他向我示范怎样用奶泡画画:把细颈瓶放在离杯面6英寸高的位置,均匀倒出中等流量的咖啡,等杯子半满的时候,让瓶口缓缓靠近杯子。当杯子快要满的时候,再快速扭动你的手,让泡沫开出形状,最后轻轻挥动一下,在牛奶的图案中间划一道线。在试了几次之后,我能够做出某种看着像是松树的东西,虽然我本想画的是心形。
Great, I am improving. But this is impractical. I buy my coffee preground. I don’t own a scale.
太好了,我有进步。不过这没有实践意义。我买的咖啡是预先磨好的,并且我也没有秤。
“A $10 scale is the best investment you can make for your coffee game,” Mr. Baca says. And because coffee density and brewing time are so significant, he says, a grinder is not far behind. Some experts say grinding your beans fresh is the most important priority.
“一个10美元的秤是你玩咖啡时最值得的投资,”巴卡说。他还说,因为咖啡豆的密度和份量至关重要,所以不用多久我就会再需要一个研磨机。有些专家说,新鲜研磨的咖啡粉是最重要的一个元素。
Reality check: I’m trying to make it through chaotic mornings at home with a clamoring family. Mr. O’Donovan is amused. Why, he asks, would I make espresso in the morning, let alone latte?
而事实是:我家里早晨一般都很忙乱,一家人吵吵闹闹,而我得在这种环境下做咖啡。奥多诺万被逗乐了。他说,怎么可能在早上做特浓咖啡呢?拿铁就更不用想了。
“I make drip coffee,” Mr. O’Donovan explains. Mr. Baca does, too. That’s because making a good espresso requires preparation and cleanup. Even when it all goes right, it takes time. Like making a good meal.
“我会做滴滤咖啡,”奥多诺万解释说。巴卡也一样。这是因为做一杯好的特浓咖啡需要精心准备并且事后要清理。即使一切顺利,也还是要花点时间,就像做一顿好饭菜一样。
“Coffee isn’t just coffee,” Mr. O’Donovan says.
“咖啡不仅仅是咖啡。”奥多诺万说。
It’s “just like anything else,” Mr. Baca chimes in.
它“就像所有东西一样”,巴卡附和道。
I instantly take his meaning: Coffee — what I assumed was just a simple, necessary thing to start my day — is something more than that.

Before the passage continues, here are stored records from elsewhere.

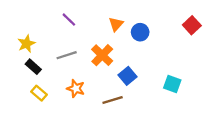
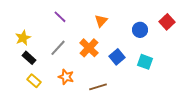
blue circle: (140, 32) -> (140, 30), moved
gray line: (67, 55) -> (58, 48), turned -30
blue square: (127, 76) -> (117, 57), moved
cyan square: (172, 84) -> (145, 62), moved

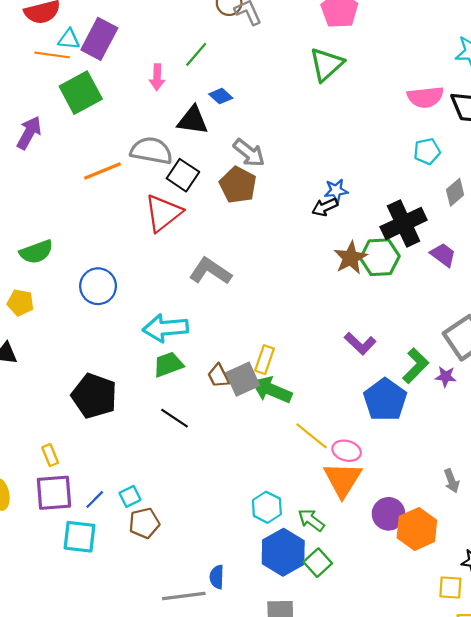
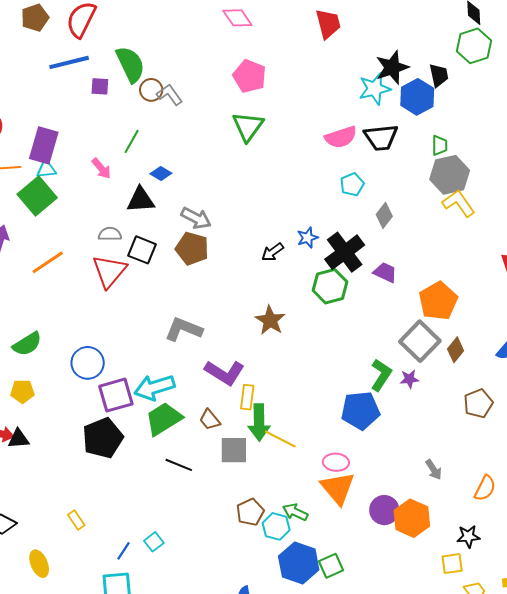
cyan triangle: (69, 39) -> (46, 169), moved
pink arrow: (157, 77) -> (101, 168), turned -30
gray semicircle: (151, 151) -> (110, 234), size x0.6
orange line: (103, 171) -> (48, 262), moved
blue star: (336, 191) -> (308, 238), moved
red triangle: (163, 213) -> (109, 271), moved
brown star: (350, 258) -> (270, 320), moved
purple L-shape: (360, 343) -> (225, 373), moved, size x1.4
green trapezoid: (168, 364) -> (164, 419), size x1.4
gray square: (243, 379) -> (234, 450), moved, turned 36
green arrow: (272, 390) -> (259, 422), turned -102
black pentagon: (94, 396) -> (103, 438), moved, turned -30
blue pentagon: (385, 400) -> (360, 410), turned -30
yellow line: (311, 436) -> (280, 439), moved
purple square: (54, 493) -> (116, 395), moved
green arrow: (311, 520) -> (295, 512), moved
brown pentagon: (144, 523) -> (250, 512), moved
green square: (318, 563) -> (331, 566), turned 30

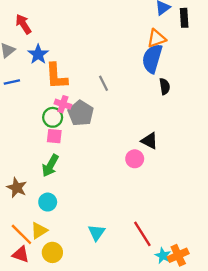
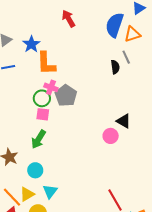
red arrow: (23, 24) -> (69, 19), moved
blue semicircle: (152, 59) -> (115, 25), moved
gray line: (103, 83) -> (126, 57), moved
black semicircle: (165, 86) -> (115, 67), moved
cyan triangle: (97, 233) -> (50, 191), moved

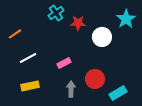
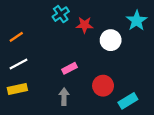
white line: (28, 58) -> (18, 64), moved
yellow rectangle: (30, 86) -> (17, 89), moved
gray arrow: (71, 89) -> (64, 97), moved

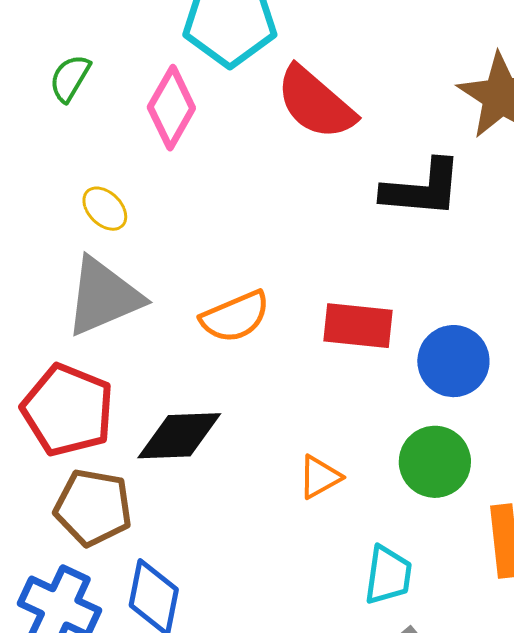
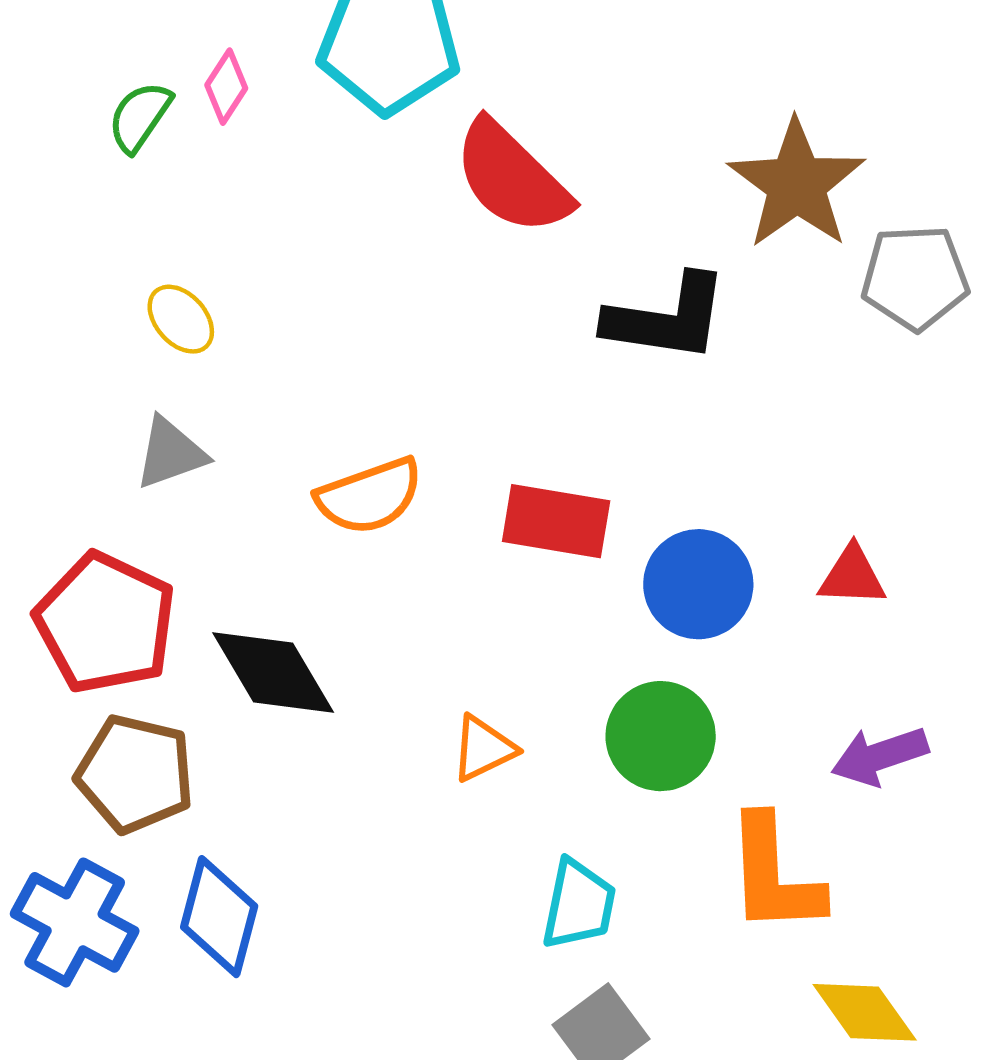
pink diamond: (171, 108) -> (226, 87), moved, size x0.6
gray triangle: (103, 297) -> (170, 453), size x0.6
black diamond: (179, 436) -> (273, 673), turned 58

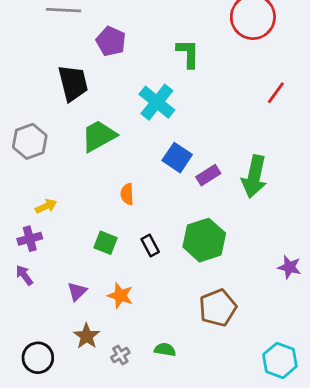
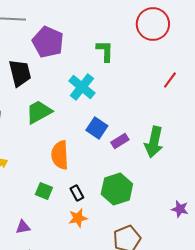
purple pentagon: (111, 41) -> (48, 42), size x1.4
orange semicircle: (127, 194) -> (60, 155), size x1.8
purple triangle: (77, 291) -> (23, 227), turned 35
orange star: (120, 296) -> (78, 218), moved, turned -30

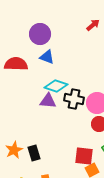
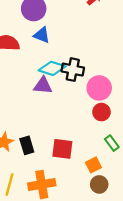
black cross: (74, 99) -> (73, 70), moved
red square: (84, 156) -> (62, 149), moved

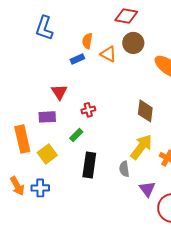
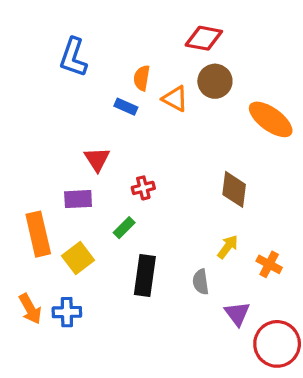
blue rectangle: (77, 59) -> (126, 107), turned 48
yellow arrow: (141, 147) -> (228, 247), size x0.6

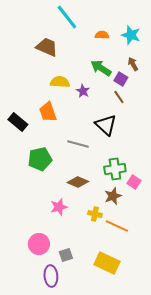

It may not require certification but it does require more attention than I realized.
我立刻就明白了他的意思:咖啡——这种我认为是一天开始时简单的必须品——比几颗豆和水要复杂得多。它或许不需要执照,但它所需要付出的心思确实比我想象的要多。

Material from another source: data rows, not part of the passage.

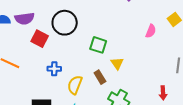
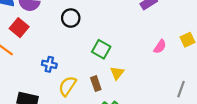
black circle: (65, 23) -> (71, 18), size x0.7
red square: (40, 39) -> (19, 28), moved

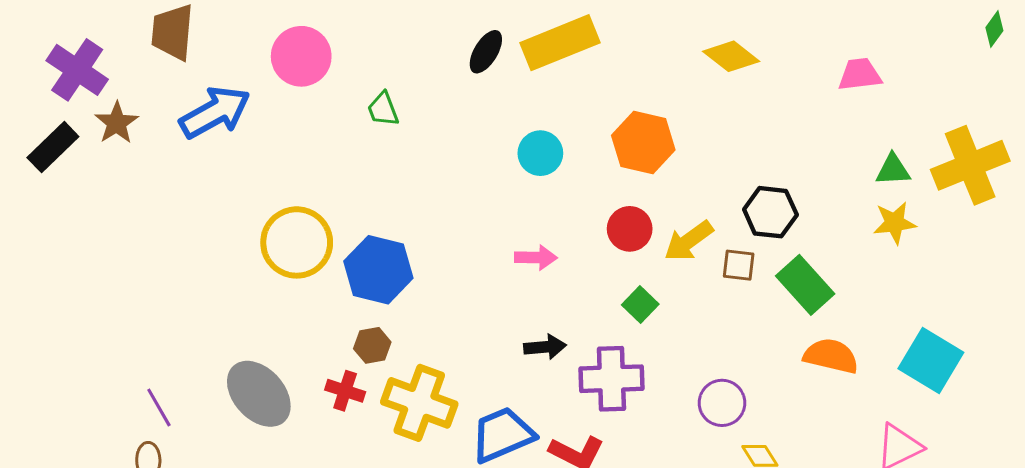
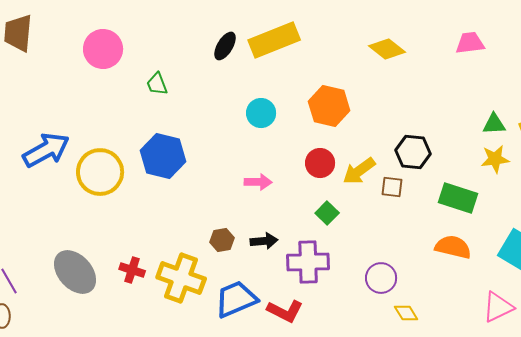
pink trapezoid: (860, 74) -> (470, 43), moved
blue arrow: (215, 112) -> (46, 150), moved
blue hexagon: (378, 270) -> (163, 156), moved
green rectangle: (805, 285) -> (458, 198), moved, turned -30
brown hexagon: (372, 345) -> (222, 240), moved

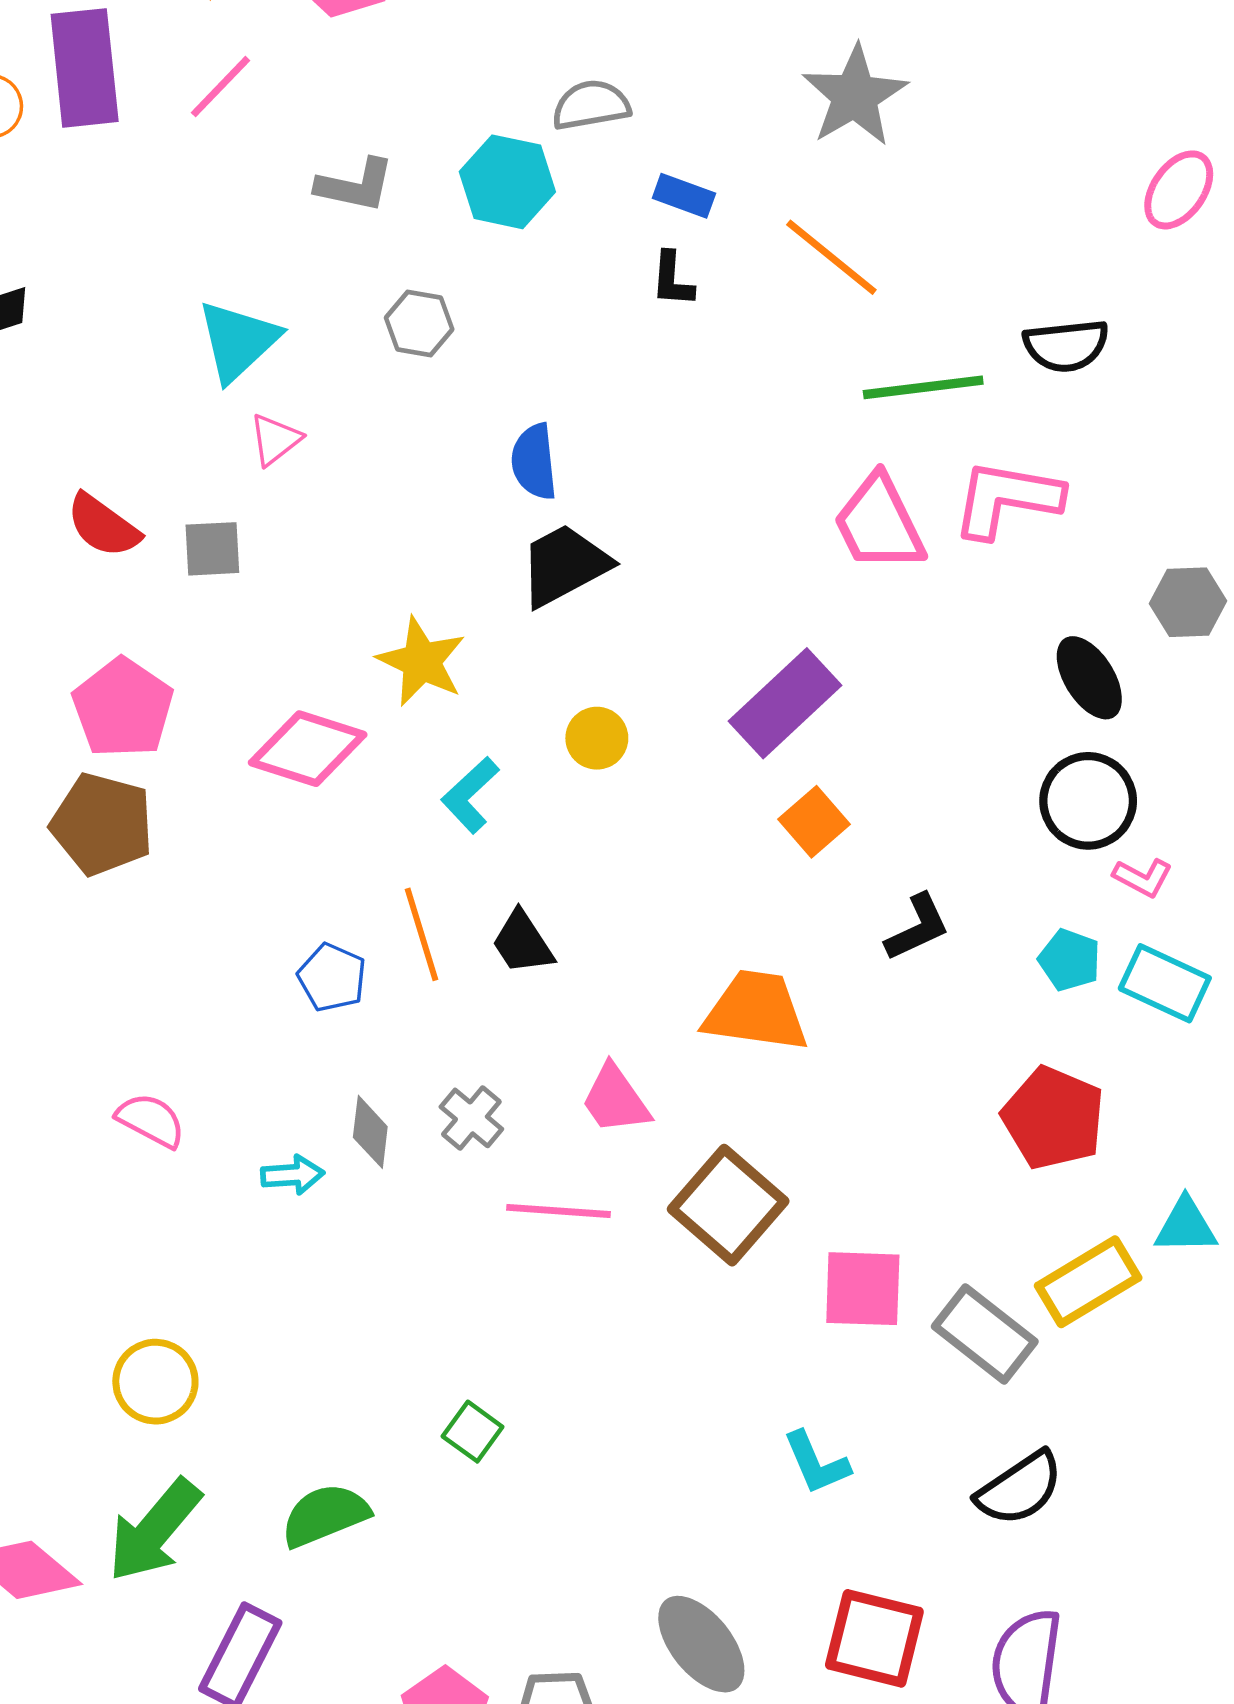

With my cram session at an end, Mr. O’Donovan leaves me with a laugh and a warning: “You’re heading down the rabbit hole.”
我的培训课程结束时,奥多诺万丢过来一个大笑,警告我说:“你正在走向一个无底洞。”
In the ensuing days, I start using the timer on the microwave to make sure I’m pulling my espresso shots for 25 seconds. I troll the Internet for counsel on what might be a next-step espresso maker. But even with my old gear and a bit of leftover coffee from Sightglass, my shots have gotten discernibly better, and occasionally good.
之后那天,我开始在微波炉上面放上计时器,来确定用25秒的时间煮我的特浓咖啡。我在网上搜索,和别人讨论接下来应该用什么样的咖啡机。不过即使是用我的旧机器和一些在“透视镜”剩下来的咖啡豆,我煮出来的咖啡也明显进步了,有时候味道还挺不错。
I place an order for coffee from Verve. When two different roasts arrive and I make a show of my excitement, my wife rolls her eyes. She challenges whether I can even tell the difference between the new coffee and two other blends I used to swear by. So we do a blind smell test.
我从“神韵”咖啡厅下了订单买咖啡豆。当两包不同烘焙品种的咖啡到货时,我露出了兴奋的神情,妻子翻了一下白眼。她怀疑我能不能分辨出这些新咖啡豆和另外两种我曾经凑合着喝的咖啡之间的区别。于是我们来了个蒙眼测试。
I nail it. My wife seems surprised; who is this new discerning creature? Just getting started, I tell her. Wait until you see what we can do with milk.
我赢了。我妻子似乎很吃惊:这个鼻子这么灵的人是谁?我跟她说,这才刚开始呢,一会儿你得看看我们还能用牛奶做什么。